COC #43: Perfecting of the Saints

As already presented, 2 Timothy 3:16-17 is a favored passage that proponents of “Bible-only” Christianity present as proof-text support for their Rule of Faith; and as such, the passage becomes instrumental for establishing the vehicle for attaining “spiritual completeness” (Pollard’s indicative assertion; see previous two posts). This concept of “spiritual completeness” is the perfecting that your groups strive for (or claim to have already obtained, depending on ecclesial sub-sect or individual belief).

So it makes sense, again, to consider St. Paul’s Letter once more as it pertains to your understanding of the “perfecting of the saints”—of how “spiritual completeness” is obtained—of what, exactly, makes up the vehicle(s) that the Bible presents as catechetical conduits for any such perfecting. Put differently, if St. Paul’s Letter in fact establishes not only your Rule of Faith, but also supports your understanding of the “perfecting of the saints”, then what we should notice is St. Paul’s lack of reference to any authoritative non-written tradition; but what we see is a letter that in fact references authoritative oral tradition three times. The first of which is:

Follow the pattern of the sound words which you have heard from me, in the faith and love which are in Christ Jesus; guard the truth that has been entrusted to you by the Holy Spirit who dwells within us (1:13-14).

The similarity between this passage and your initial proof (3:16-17) is obvious if the full context is observed; St. Paul emphasizes the sound words that were taught and entrusted to St. Timothy. St. Paul then illustrates how the truth is perpetually transmitted.

 And what you have heard from me before many witnesses entrust to faithful men who will be able to teach others also (2:2).

St. Paul’s third mention of non-written authority is the portion of the passage your apologists normally omit from their presentation of their most utilized isolated proof-text for “Bible-only” Christianity (3:16-17 only).

But as for you, continue in what you have learned and have firmly believed, knowing from whom you learned it (3:14).

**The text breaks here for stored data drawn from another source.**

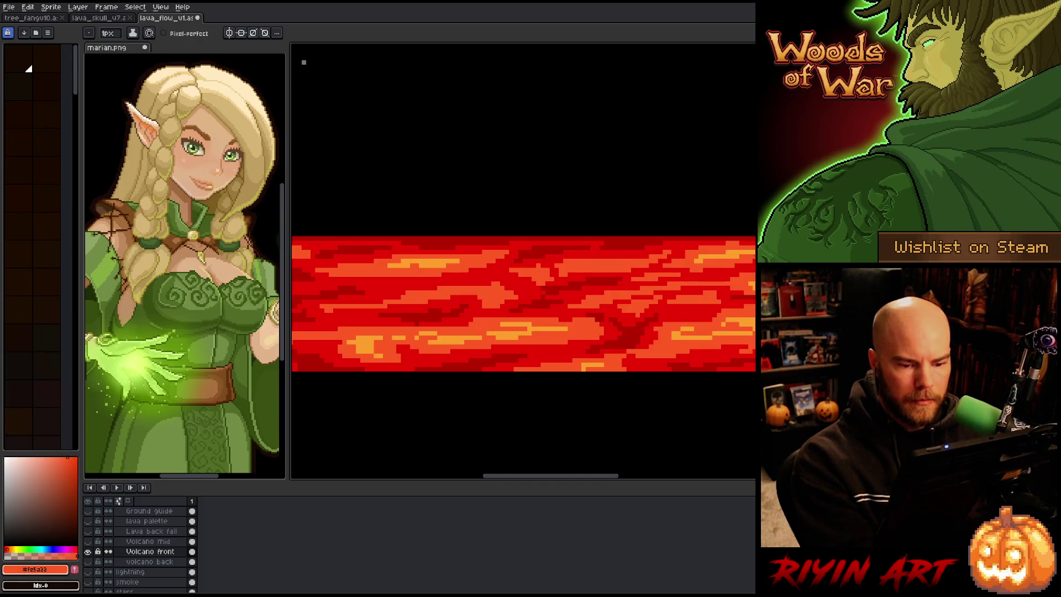
left_click(634, 256, "alt")
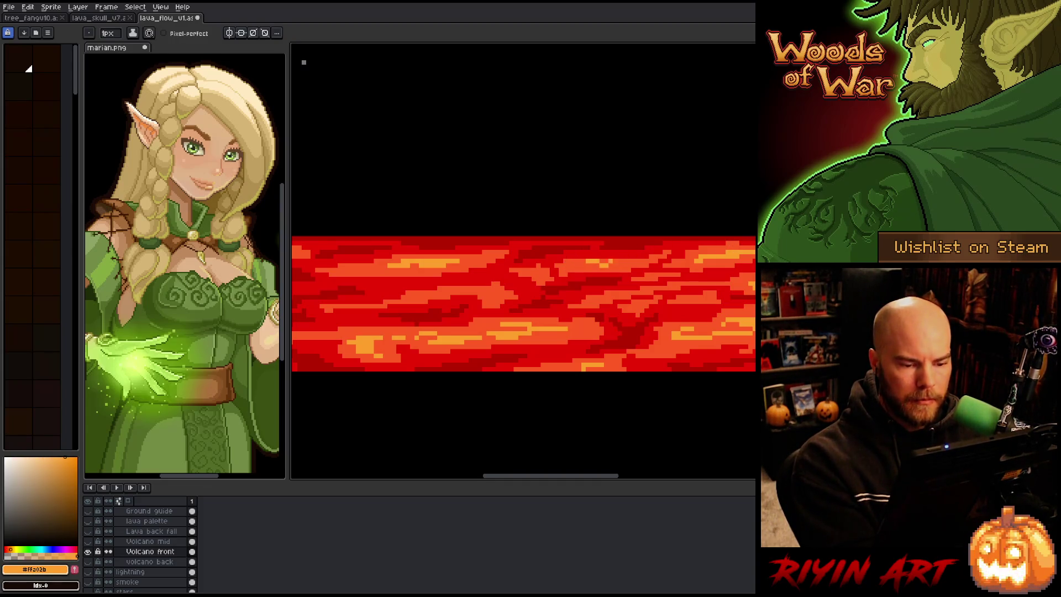
left_click(645, 262, "alt")
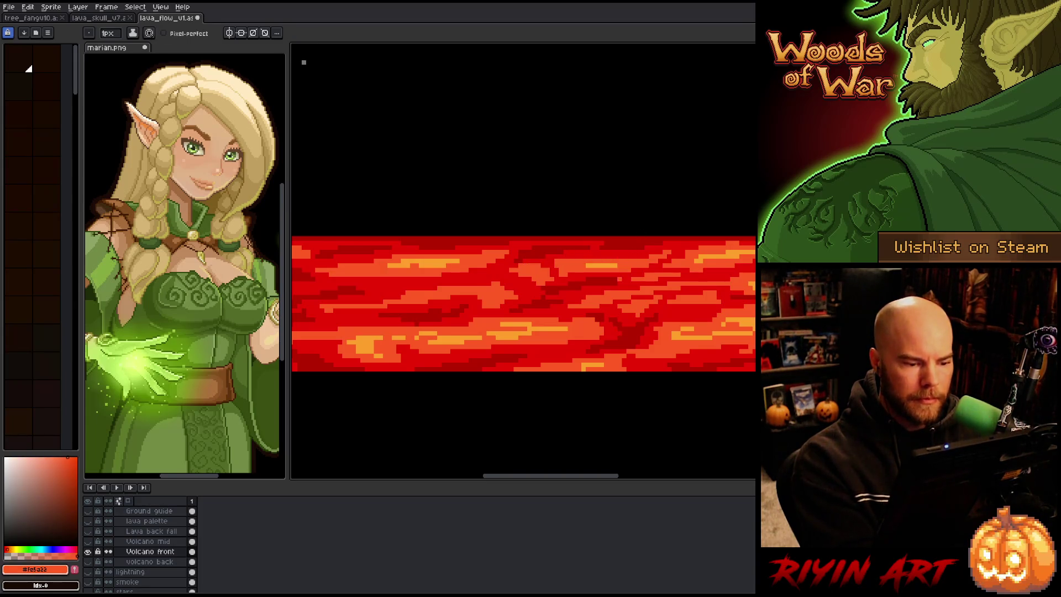
Step: Paint a light-orange streak into the lava and zoom out on another frame to check it against the sky
key("minus")
key("minus")
key("minus")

If 2 Timothy is used as a “biblical proof” for any perfecting, then should St. Paul’s similar passage from Ephesians 4:11-15 not communicate the same means of any perfecting of the saints? In other words, should we not expect St. Paul to be consistent in teaching that the “Bible only” is the source of any perfecting? Consider: 

And his gifts were that some should be apostles, some prophets, some evangelists, some pastors and teachers, to equip the saints for the work of ministry, for building up the body of Christ; until we all attain the stature of the fullness of Christ; so that we may no longer be children, tossed to and fro and carried about with every wind of doctrine, by the cunning of men, by the craftiness in deceitful wiles. Rather, speaking truth in love, we are to grow up in every way into him who is the head, into Christ . . . (4:11-15).

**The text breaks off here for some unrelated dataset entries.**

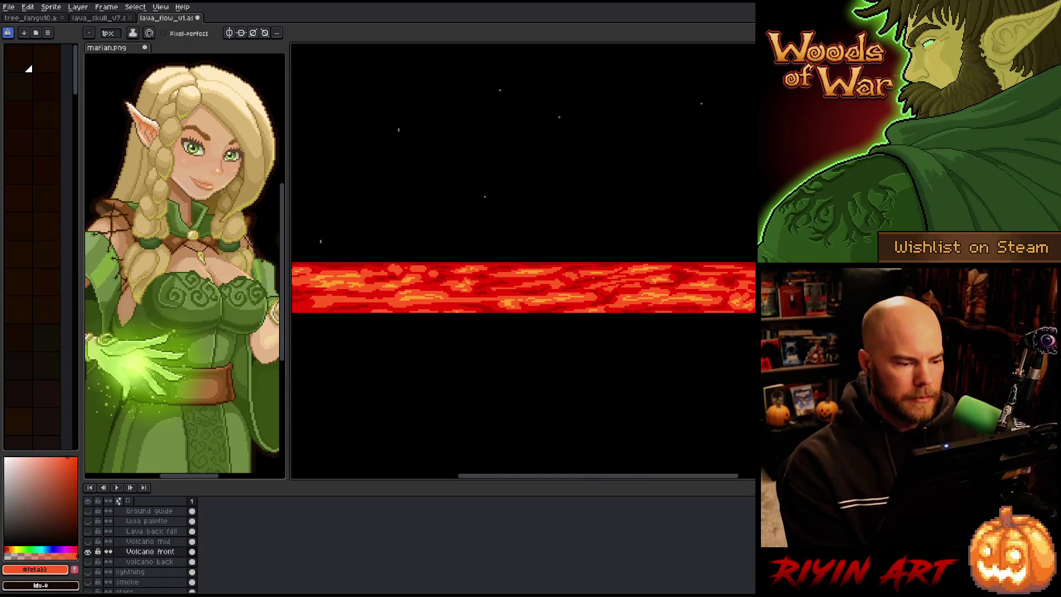
key("minus")
right_click(498, 315)
key("Escape")
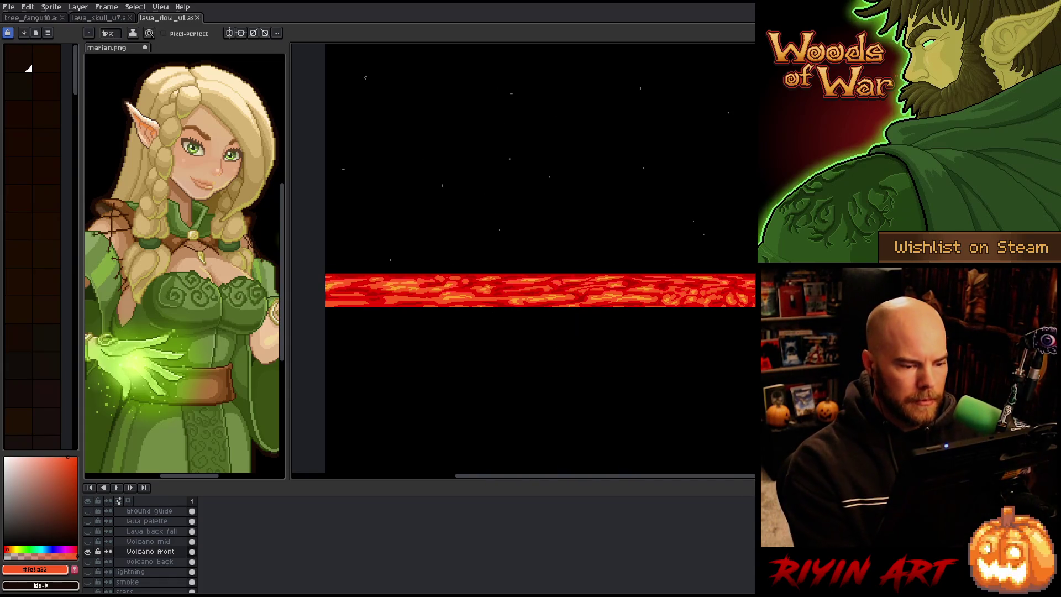
key("plus")
key("plus")
key("plus")
key("plus")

If 2 Timothy 3 proves the Scriptures alone are sufficient for “spiritual completeness”, then Ephesians 4 should likewise provide proof for whatever vehicle(s) perfect the saints. However, St. Paul’s Letter to the Ephesians reveals that something other than Scripture—apostles, prophets, evangelists, pastors and teachers—the Church—equips the saints for building up the body of Christ. His Letter teaches us that by something other than Scripture Christians attain the stature of the fullness of Christ. St. Paul also makes clear that it is the Church (not private interpretation of the Bible only: your Rule of Faith) that guards against doctrinal confusion.

It is important to know St. Paul did not teach that Scripture is the ingredient that perfects the saints in Ephesians 4, but its absence does not mean Scripture cannot aid Christians in their goal. If 2 Timothy 3 provides your proof of what perfects the saints, then your denial of Ephesians 4 violates your own Rule; you demand that only Scripture is what provides spiritual completeness, yet you deny the input and elaboration that Ephesians provides. Or, you can concede that both passages (2 Timothy 3 and Ephesians 4) together reveal what God intends: that both Sacred Scripture and Sacred Tradition act together in a way for all Christians to attain the stature of the fullness of Christ; you can concede that the Church of Christ is Catholic.